About this task ::
The word "зала": in how many lines of the records does it appear? Reply with the number alone.

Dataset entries
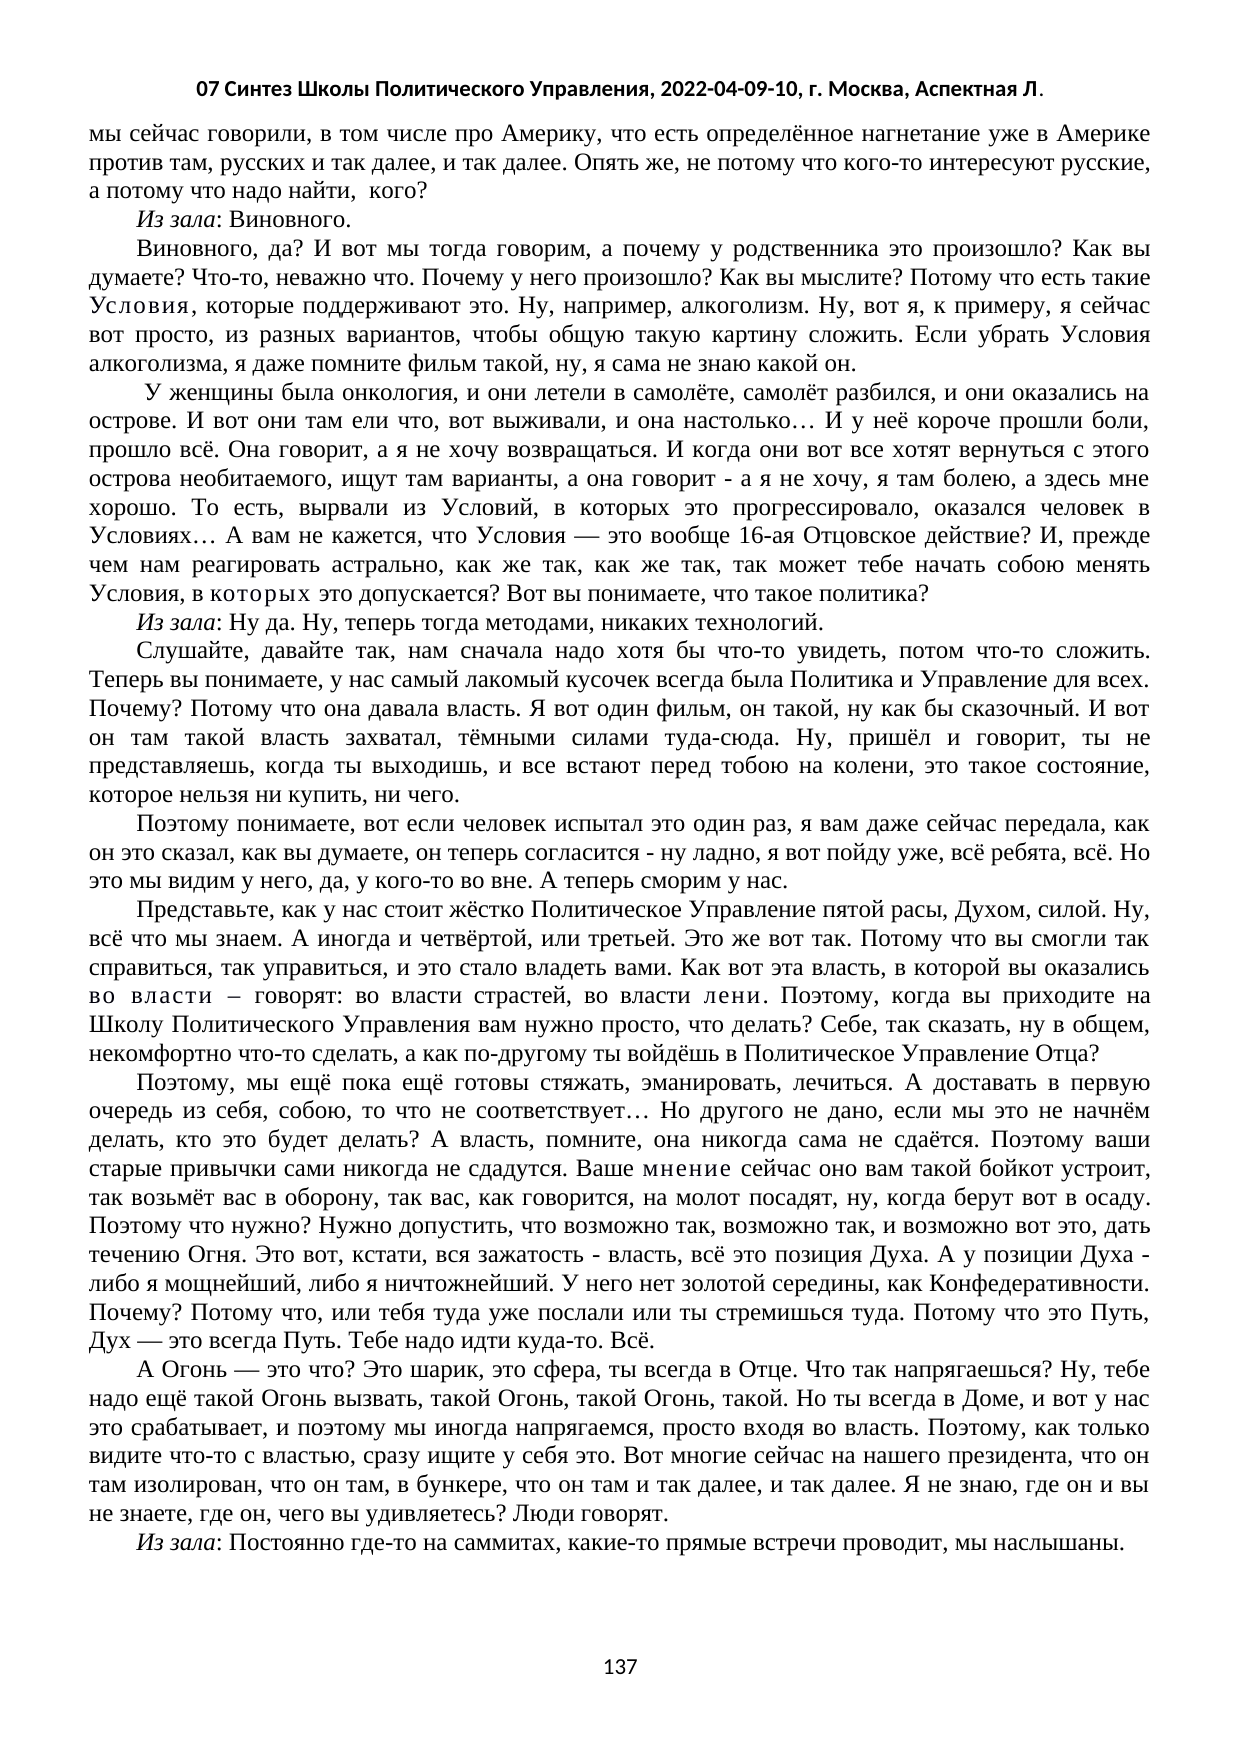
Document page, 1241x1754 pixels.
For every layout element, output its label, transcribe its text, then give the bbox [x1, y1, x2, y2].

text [89, 118, 1152, 204]
text У женщины была онкология, и они летели в самолёте, самолёт разбился, и они оказались на острове. И вот они там ели что, вот выживали, и она настолько… И у неё короче прошли боли, прошло всё. Она говорит, а я не хочу возвращаться. И когда они вот все хотят вернуться с этого острова необитаемого, ищут там варианты, а она говорит - а я не хочу, я там болею, а здесь мне хорошо. То есть, вырвали из Условий, в которых это прогрессировало, оказался человек в Условиях… А вам не кажется, что Условия — это вообще 16-ая Отцовское действие? И, прежде чем нам реагировать астрально, как же так, как же так, так может тебе начать собою менять Условия, в которых это допускается? Вот вы понимаете, что такое политика? [89, 377, 1152, 607]
text Из зала: Ну да. Ну, теперь тогда методами, никаких технологий. [89, 607, 1152, 636]
text Поэтому, мы ещё пока ещё готовы стяжать, эманировать, лечиться. А доставать в первую очередь из себя, собою, то что не соответствует… Но другого не дано, если мы это не начнём делать, кто это будет делать? А власть, помните, она никогда сама не сдаётся. Поэтому ваши старые привычки сами никогда не сдадутся. Ваше мнение сейчас оно вам такой бойкот устроит, так возьмёт вас в оборону, так вас, как говорится, на молот посадят, ну, когда берут вот в осаду. Поэтому что нужно? Нужно допустить, что возможно так, возможно так, и возможно вот это, дать течению Огня. Это вот, кстати, вся зажатость - власть, всё это позиция Духа. А у позиции Духа - либо я мощнейший, либо я ничтожнейший. У него нет золотой середины, как Конфедеративности. Почему? Потому что, или тебя туда уже послали или ты стремишься туда. Потому что это Путь, Дух — это всегда Путь. Тебе надо идти куда-то. Всё. [89, 1067, 1152, 1354]
text Представьте, как у нас стоит жёстко Политическое Управление пятой расы, Духом, силой. Ну, всё что мы знаем. А иногда и четвёртой, или третьей. Это же вот так. Потому что вы смогли так справиться, так управиться, и это стало владеть вами. Как вот эта власть, в которой вы оказались во власти – говорят: во власти страстей, во власти лени. Поэтому, когда вы приходите на Школу Политического Управления вам нужно просто, что делать? Себе, так сказать, ну в общем, некомфортно что-то сделать, а как по-другому ты войдёшь в Политическое Управление Отца? [89, 894, 1152, 1067]
text Поэтому понимаете, вот если человек испытал это один раз, я вам даже сейчас передала, как он это сказал, как вы думаете, он теперь согласится - ну ладно, я вот пойду уже, всё ребята, всё. Но это мы видим у него, да, у кого-то во вне. А теперь сморим у нас. [89, 808, 1152, 894]
text Из зала: Постоянно где-то на саммитах, какие-то прямые встречи проводит, мы наслышаны. [89, 1527, 1152, 1556]
text Слушайте, давайте так, нам сначала надо хотя бы что-то увидеть, потом что-то сложить. Теперь вы понимаете, у нас самый лакомый кусочек всегда была Политика и Управление для всех. Почему? Потому что она давала власть. Я вот один фильм, он такой, ну как бы сказочный. И вот он там такой власть захватал, тёмными силами туда-сюда. Ну, пришёл и говорит, ты не представляешь, когда ты выходишь, и все встают перед тобою на колени, это такое состояние, которое нельзя ни купить, ни чего. [89, 636, 1152, 808]
text А Огонь — это что? Это шарик, это сфера, ты всегда в Отце. Что так напрягаешься? Ну, тебе надо ещё такой Огонь вызвать, такой Огонь, такой Огонь, такой. Но ты всегда в Доме, и вот у нас это срабатывает, и поэтому мы иногда напрягаемся, просто входя во власть. Поэтому, как только видите что-то с властью, сразу ищите у себя это. Вот многие сейчас на нашего президента, что он там изолирован, что он там, в бункере, что он там и так далее, и так далее. Я не знаю, где он и вы не знаете, где он, чего вы удивляетесь? Люди говорят. [89, 1354, 1152, 1527]
text Из зала: Виновного. [89, 204, 1152, 233]
text Виновного, да? И вот мы тогда говорим, а почему у родственника это произошло? Как вы думаете? Что-то, неважно что. Почему у него произошло? Как вы мыслите? Потому что есть такие Условия, которые поддерживают это. Ну, например, алкоголизм. Ну, вот я, к примеру, я сейчас вот просто, из разных вариантов, чтобы общую такую картину сложить. Если убрать Условия алкоголизма, я даже помните фильм такой, ну, я сама не знаю какой он. [89, 233, 1152, 377]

Reply ::
3